Electronic design files:
Content starts
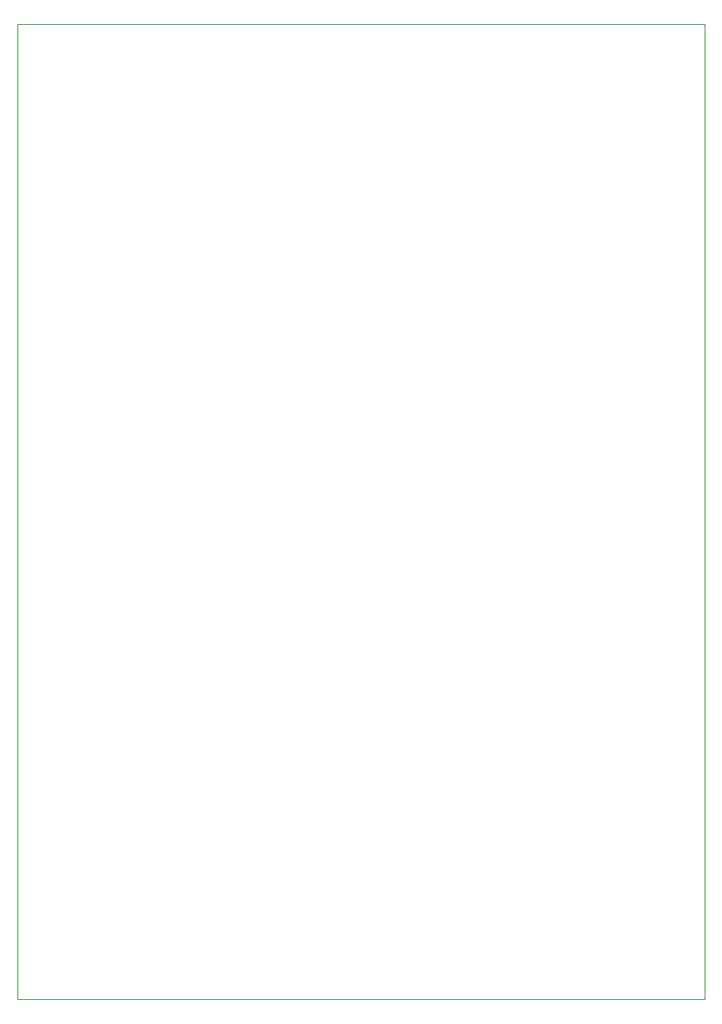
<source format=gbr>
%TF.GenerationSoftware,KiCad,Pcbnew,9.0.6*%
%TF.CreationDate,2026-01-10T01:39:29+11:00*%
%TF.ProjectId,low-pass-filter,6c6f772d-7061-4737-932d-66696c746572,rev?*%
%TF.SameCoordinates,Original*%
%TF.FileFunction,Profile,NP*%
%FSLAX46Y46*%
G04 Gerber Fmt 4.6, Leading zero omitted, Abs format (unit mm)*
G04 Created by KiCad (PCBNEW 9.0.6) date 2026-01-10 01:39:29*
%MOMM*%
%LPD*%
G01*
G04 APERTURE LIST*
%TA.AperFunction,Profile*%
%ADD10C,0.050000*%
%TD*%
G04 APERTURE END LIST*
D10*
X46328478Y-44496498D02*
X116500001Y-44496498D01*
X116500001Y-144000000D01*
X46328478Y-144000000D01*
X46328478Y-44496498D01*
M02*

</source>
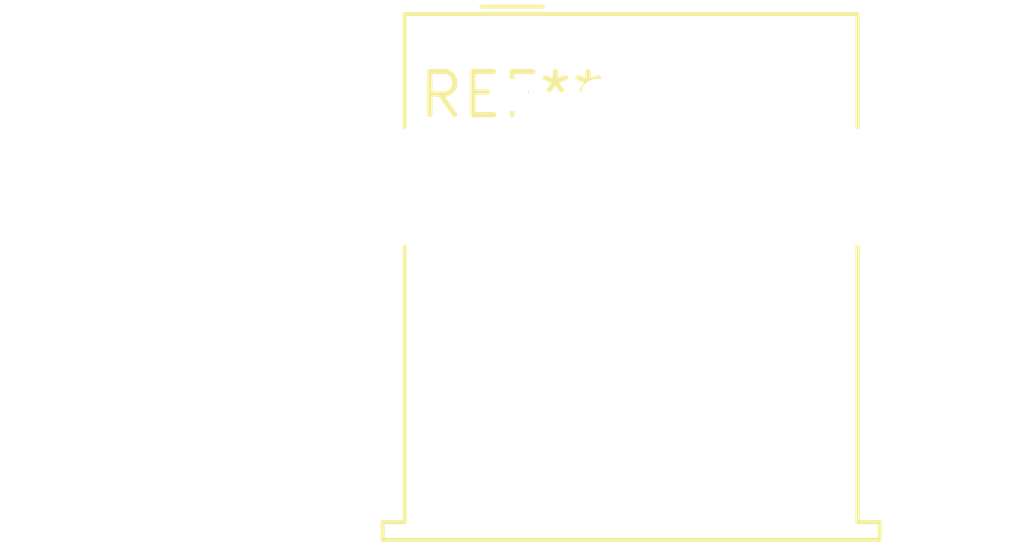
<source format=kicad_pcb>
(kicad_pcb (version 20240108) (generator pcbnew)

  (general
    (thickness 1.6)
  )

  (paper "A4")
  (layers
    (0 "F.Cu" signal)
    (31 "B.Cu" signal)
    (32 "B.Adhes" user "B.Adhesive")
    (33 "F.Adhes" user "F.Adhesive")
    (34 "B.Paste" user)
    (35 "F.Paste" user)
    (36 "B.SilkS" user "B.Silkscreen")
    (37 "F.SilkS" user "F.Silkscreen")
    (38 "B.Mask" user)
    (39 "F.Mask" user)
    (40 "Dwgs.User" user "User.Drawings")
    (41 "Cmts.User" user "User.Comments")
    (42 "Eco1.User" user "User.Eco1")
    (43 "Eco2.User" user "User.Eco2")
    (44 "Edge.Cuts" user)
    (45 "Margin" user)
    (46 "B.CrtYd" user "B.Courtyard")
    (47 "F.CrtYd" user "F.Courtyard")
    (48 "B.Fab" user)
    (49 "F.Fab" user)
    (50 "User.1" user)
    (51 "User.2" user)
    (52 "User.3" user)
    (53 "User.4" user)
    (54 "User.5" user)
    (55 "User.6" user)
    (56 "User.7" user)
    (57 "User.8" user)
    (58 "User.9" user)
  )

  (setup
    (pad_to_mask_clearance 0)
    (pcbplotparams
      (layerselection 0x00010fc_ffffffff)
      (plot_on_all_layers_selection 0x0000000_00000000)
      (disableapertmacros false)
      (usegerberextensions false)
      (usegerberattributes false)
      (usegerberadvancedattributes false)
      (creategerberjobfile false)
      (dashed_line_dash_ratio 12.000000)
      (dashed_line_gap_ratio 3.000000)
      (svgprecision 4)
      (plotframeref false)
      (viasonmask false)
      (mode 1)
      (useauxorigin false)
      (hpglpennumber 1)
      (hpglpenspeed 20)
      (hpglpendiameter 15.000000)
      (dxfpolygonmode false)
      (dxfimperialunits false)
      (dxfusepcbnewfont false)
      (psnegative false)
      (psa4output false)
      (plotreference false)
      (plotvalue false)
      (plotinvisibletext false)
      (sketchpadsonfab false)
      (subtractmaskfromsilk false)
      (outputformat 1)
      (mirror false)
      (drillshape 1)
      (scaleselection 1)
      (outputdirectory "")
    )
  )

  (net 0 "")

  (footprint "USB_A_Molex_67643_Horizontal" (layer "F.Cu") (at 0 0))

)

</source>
Content ends
→ Directions
Say only how many lines above contain "CrtYd", with no other words.

→ Solution
2